** Opening Source information block **

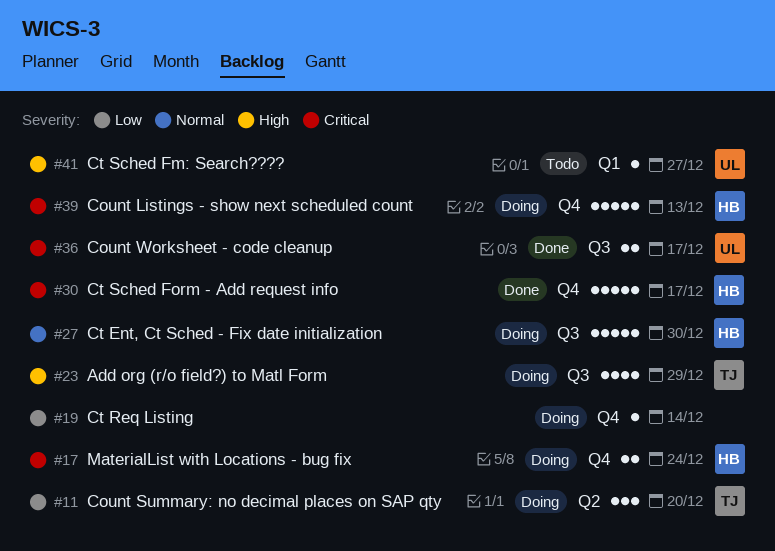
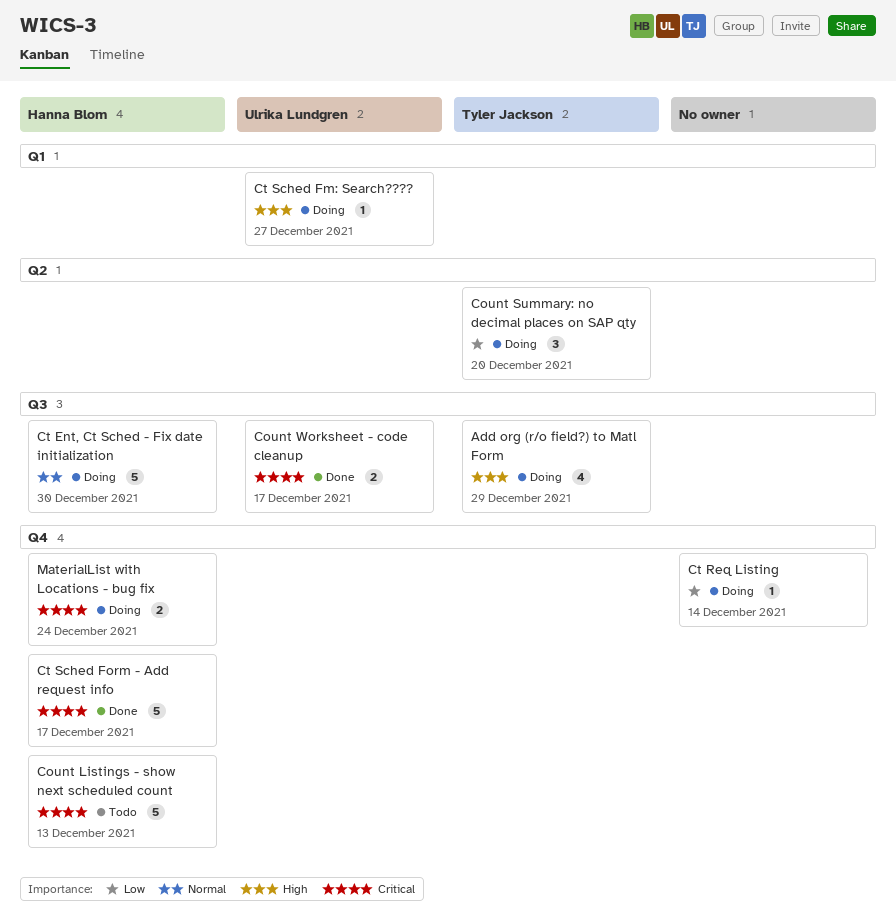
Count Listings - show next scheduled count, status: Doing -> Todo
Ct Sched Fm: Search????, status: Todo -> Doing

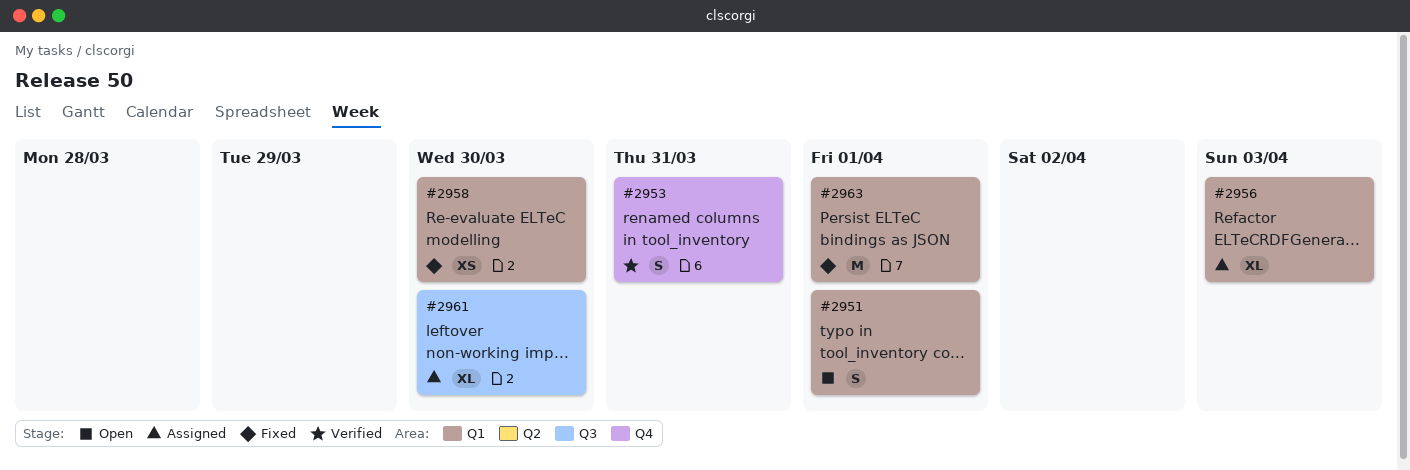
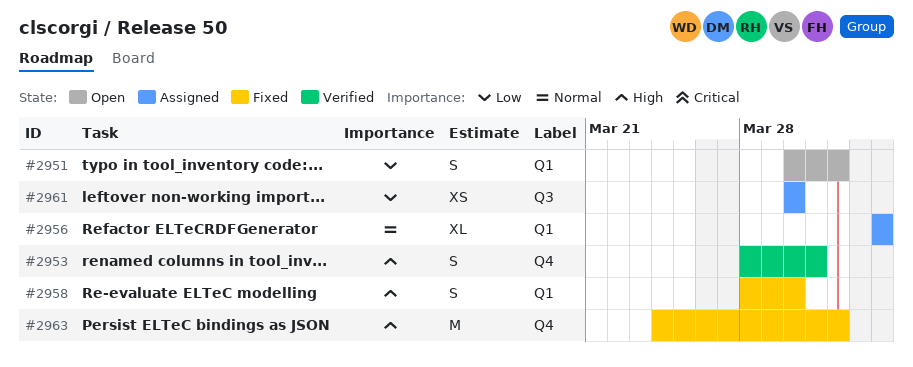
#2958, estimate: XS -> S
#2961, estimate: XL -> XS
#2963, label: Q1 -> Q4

** Closing Source information block **

What is needed :: Output the lines above in full and exactly. Leave out every picture.

Response to this task ::
Count Listings - show next scheduled count, status: Doing -> Todo
Ct Sched Fm: Search????, status: Todo -> Doing

#2958, estimate: XS -> S
#2961, estimate: XL -> XS
#2963, label: Q1 -> Q4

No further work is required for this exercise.